● Given instruction:
From the rows below, copy out word for word everything from the line with "scientific name: Actitis macularius" to the line with "genus: Phoebis". Include both of those lines.

———

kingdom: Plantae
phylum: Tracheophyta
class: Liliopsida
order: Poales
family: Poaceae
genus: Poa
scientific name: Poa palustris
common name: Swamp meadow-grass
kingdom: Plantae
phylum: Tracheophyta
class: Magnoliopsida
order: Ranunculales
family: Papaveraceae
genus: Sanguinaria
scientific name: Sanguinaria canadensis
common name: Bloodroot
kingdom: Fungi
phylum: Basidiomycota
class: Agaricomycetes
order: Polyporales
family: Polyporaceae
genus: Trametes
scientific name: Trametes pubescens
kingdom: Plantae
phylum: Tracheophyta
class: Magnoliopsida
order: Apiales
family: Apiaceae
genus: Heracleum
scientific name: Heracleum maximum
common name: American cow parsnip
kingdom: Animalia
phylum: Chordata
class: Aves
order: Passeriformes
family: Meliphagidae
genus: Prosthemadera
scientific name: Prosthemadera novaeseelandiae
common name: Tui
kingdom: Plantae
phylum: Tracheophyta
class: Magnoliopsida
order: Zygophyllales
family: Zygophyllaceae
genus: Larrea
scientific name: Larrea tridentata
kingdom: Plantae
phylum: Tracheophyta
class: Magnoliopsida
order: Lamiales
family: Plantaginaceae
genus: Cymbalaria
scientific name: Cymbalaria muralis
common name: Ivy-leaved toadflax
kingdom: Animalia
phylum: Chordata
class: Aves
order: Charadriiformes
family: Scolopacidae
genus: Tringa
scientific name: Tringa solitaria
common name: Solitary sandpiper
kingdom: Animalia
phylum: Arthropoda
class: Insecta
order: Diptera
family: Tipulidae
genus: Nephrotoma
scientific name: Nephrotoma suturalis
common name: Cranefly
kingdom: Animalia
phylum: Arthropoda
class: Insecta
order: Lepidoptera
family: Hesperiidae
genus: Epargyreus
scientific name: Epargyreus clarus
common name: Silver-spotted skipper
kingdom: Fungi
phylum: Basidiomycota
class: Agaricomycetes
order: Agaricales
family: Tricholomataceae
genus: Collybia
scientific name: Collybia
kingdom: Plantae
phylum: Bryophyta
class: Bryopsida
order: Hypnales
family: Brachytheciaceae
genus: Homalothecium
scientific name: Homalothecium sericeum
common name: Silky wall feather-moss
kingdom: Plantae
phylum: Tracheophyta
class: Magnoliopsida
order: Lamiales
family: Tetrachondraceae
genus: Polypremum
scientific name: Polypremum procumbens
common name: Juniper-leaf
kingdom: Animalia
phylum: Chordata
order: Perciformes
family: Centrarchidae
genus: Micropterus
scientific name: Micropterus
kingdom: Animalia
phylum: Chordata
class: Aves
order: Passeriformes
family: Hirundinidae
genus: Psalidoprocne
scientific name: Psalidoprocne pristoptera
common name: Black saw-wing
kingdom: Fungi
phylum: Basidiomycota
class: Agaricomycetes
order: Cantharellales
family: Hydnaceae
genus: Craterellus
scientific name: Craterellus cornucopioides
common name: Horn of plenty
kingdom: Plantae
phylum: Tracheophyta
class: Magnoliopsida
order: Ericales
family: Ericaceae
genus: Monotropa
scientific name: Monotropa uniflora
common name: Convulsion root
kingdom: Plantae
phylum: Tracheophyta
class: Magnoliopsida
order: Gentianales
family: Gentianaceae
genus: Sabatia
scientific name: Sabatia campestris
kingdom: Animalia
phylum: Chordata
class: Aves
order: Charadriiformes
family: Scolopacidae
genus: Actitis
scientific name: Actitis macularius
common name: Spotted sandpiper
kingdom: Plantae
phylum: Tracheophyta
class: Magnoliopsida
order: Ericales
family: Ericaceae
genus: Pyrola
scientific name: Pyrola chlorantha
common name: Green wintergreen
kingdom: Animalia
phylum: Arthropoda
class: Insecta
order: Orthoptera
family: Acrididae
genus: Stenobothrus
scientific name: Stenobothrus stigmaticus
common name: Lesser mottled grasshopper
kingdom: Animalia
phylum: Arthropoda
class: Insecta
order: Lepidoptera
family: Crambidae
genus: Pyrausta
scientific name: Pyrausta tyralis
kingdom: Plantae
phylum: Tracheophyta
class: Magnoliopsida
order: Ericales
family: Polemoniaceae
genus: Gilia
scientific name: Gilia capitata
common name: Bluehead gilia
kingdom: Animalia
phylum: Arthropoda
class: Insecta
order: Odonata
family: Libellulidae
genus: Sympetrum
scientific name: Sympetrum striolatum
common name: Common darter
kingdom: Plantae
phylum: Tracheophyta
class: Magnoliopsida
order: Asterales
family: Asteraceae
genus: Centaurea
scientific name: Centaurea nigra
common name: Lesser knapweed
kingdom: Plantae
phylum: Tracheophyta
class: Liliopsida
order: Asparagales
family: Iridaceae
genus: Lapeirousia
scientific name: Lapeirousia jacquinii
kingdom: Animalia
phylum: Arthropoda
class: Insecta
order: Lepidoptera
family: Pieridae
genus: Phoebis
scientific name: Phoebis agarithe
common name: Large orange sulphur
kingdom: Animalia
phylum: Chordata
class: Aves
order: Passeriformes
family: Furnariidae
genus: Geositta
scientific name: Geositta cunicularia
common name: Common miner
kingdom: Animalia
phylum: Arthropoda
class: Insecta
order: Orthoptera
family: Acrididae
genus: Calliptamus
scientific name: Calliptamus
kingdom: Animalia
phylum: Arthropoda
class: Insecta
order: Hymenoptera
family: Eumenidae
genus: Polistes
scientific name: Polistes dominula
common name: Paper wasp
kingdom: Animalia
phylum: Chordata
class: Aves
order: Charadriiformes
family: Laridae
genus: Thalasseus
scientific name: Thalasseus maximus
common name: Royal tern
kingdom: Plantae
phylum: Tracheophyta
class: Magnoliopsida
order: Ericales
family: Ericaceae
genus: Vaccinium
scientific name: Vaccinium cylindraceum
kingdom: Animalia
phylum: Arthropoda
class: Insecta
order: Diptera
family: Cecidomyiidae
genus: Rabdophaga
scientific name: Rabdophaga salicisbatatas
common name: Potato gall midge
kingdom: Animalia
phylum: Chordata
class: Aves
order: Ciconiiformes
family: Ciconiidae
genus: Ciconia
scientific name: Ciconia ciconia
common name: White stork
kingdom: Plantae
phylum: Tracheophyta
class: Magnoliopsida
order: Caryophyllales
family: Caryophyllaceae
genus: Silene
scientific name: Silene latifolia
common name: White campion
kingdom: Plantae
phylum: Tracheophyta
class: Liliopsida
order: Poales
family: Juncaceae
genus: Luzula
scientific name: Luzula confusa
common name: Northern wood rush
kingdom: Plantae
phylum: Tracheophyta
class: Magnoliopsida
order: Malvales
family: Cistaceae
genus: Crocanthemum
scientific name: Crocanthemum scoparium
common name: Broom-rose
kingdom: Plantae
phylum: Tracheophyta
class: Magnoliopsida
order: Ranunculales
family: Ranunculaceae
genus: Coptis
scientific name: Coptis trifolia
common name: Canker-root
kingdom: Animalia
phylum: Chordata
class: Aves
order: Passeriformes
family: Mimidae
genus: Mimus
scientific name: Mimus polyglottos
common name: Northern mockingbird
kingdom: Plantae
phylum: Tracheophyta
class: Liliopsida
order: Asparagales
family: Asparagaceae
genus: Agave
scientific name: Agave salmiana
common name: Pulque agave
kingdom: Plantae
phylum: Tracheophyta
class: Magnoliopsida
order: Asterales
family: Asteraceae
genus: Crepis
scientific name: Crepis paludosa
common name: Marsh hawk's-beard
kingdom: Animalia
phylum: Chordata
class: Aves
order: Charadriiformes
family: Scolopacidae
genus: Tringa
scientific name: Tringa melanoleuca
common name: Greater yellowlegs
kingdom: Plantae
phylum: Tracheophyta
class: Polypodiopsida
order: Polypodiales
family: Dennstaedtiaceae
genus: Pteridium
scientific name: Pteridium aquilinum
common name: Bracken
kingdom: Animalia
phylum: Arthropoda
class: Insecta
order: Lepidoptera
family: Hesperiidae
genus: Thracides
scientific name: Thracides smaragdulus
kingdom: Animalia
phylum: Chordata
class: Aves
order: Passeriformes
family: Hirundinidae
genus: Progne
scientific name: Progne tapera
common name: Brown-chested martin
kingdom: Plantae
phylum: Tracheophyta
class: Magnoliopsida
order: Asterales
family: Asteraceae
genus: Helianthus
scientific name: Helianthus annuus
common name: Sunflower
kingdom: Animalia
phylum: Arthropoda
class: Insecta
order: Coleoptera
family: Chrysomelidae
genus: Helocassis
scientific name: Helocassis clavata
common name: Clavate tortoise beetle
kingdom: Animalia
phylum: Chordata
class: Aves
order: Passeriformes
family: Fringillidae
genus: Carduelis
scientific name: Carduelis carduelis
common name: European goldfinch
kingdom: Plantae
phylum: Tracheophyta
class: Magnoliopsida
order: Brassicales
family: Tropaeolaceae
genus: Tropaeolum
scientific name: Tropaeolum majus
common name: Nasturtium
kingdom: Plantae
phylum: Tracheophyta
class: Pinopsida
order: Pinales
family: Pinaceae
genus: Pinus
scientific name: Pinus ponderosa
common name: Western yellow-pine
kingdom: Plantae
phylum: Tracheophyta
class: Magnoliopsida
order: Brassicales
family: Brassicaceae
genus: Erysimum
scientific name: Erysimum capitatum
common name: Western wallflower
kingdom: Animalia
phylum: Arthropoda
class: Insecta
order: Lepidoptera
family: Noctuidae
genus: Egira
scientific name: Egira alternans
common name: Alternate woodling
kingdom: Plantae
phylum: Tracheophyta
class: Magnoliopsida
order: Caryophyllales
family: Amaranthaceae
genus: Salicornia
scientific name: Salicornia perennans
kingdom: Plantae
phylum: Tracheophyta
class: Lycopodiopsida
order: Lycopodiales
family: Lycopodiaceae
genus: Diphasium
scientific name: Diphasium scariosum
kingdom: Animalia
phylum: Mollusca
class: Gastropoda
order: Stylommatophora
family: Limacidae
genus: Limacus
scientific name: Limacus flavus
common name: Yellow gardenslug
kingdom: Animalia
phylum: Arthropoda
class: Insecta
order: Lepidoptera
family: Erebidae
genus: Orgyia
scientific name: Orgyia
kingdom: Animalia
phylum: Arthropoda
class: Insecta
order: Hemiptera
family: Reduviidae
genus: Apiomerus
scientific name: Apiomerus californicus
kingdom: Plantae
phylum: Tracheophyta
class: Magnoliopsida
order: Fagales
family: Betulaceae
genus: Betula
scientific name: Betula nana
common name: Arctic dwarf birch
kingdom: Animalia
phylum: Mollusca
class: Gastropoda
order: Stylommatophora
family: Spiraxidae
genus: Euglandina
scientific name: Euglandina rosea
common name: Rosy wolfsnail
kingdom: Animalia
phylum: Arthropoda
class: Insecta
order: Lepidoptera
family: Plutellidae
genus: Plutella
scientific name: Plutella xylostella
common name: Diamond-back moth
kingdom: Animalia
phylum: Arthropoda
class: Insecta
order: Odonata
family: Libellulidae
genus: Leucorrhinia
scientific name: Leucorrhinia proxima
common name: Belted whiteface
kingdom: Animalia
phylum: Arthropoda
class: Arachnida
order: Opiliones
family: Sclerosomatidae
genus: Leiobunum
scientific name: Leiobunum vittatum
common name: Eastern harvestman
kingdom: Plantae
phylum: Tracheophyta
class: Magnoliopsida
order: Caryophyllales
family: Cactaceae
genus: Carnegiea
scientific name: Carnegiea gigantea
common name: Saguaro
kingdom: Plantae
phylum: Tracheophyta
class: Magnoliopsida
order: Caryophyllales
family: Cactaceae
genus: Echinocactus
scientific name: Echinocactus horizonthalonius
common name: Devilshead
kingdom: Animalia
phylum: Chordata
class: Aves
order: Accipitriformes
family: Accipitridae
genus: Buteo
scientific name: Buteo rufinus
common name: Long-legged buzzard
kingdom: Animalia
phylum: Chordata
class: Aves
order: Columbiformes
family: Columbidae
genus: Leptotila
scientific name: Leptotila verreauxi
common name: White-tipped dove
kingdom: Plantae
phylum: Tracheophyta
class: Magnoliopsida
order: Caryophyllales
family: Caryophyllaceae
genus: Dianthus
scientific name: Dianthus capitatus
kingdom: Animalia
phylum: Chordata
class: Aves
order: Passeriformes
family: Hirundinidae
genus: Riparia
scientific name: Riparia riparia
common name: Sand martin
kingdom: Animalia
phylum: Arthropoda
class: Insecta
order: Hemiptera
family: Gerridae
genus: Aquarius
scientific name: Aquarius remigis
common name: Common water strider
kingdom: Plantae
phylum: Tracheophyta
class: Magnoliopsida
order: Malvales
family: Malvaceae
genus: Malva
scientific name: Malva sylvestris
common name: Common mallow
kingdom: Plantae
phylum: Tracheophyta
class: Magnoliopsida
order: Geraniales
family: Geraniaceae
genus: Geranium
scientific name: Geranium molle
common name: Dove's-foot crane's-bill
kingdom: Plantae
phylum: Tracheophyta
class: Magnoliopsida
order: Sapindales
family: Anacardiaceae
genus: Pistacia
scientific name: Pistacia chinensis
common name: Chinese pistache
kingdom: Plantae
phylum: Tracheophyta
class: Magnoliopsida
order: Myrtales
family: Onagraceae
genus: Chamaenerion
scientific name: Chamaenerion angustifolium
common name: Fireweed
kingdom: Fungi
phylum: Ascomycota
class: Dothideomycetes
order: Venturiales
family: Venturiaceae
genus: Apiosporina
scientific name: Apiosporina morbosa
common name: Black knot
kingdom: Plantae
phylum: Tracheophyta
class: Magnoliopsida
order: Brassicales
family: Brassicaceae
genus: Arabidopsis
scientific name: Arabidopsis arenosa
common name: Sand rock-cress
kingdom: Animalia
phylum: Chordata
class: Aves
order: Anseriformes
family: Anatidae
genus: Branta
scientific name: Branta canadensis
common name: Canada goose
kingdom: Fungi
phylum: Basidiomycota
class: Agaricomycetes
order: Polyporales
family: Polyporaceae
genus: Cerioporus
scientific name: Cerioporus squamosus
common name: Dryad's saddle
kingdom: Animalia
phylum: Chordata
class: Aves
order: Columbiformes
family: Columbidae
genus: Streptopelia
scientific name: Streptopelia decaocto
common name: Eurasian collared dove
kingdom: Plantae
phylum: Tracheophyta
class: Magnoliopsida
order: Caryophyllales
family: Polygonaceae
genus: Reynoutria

———

● Written reply:
scientific name: Actitis macularius
common name: Spotted sandpiper
kingdom: Plantae
phylum: Tracheophyta
class: Magnoliopsida
order: Ericales
family: Ericaceae
genus: Pyrola
scientific name: Pyrola chlorantha
common name: Green wintergreen
kingdom: Animalia
phylum: Arthropoda
class: Insecta
order: Orthoptera
family: Acrididae
genus: Stenobothrus
scientific name: Stenobothrus stigmaticus
common name: Lesser mottled grasshopper
kingdom: Animalia
phylum: Arthropoda
class: Insecta
order: Lepidoptera
family: Crambidae
genus: Pyrausta
scientific name: Pyrausta tyralis
kingdom: Plantae
phylum: Tracheophyta
class: Magnoliopsida
order: Ericales
family: Polemoniaceae
genus: Gilia
scientific name: Gilia capitata
common name: Bluehead gilia
kingdom: Animalia
phylum: Arthropoda
class: Insecta
order: Odonata
family: Libellulidae
genus: Sympetrum
scientific name: Sympetrum striolatum
common name: Common darter
kingdom: Plantae
phylum: Tracheophyta
class: Magnoliopsida
order: Asterales
family: Asteraceae
genus: Centaurea
scientific name: Centaurea nigra
common name: Lesser knapweed
kingdom: Plantae
phylum: Tracheophyta
class: Liliopsida
order: Asparagales
family: Iridaceae
genus: Lapeirousia
scientific name: Lapeirousia jacquinii
kingdom: Animalia
phylum: Arthropoda
class: Insecta
order: Lepidoptera
family: Pieridae
genus: Phoebis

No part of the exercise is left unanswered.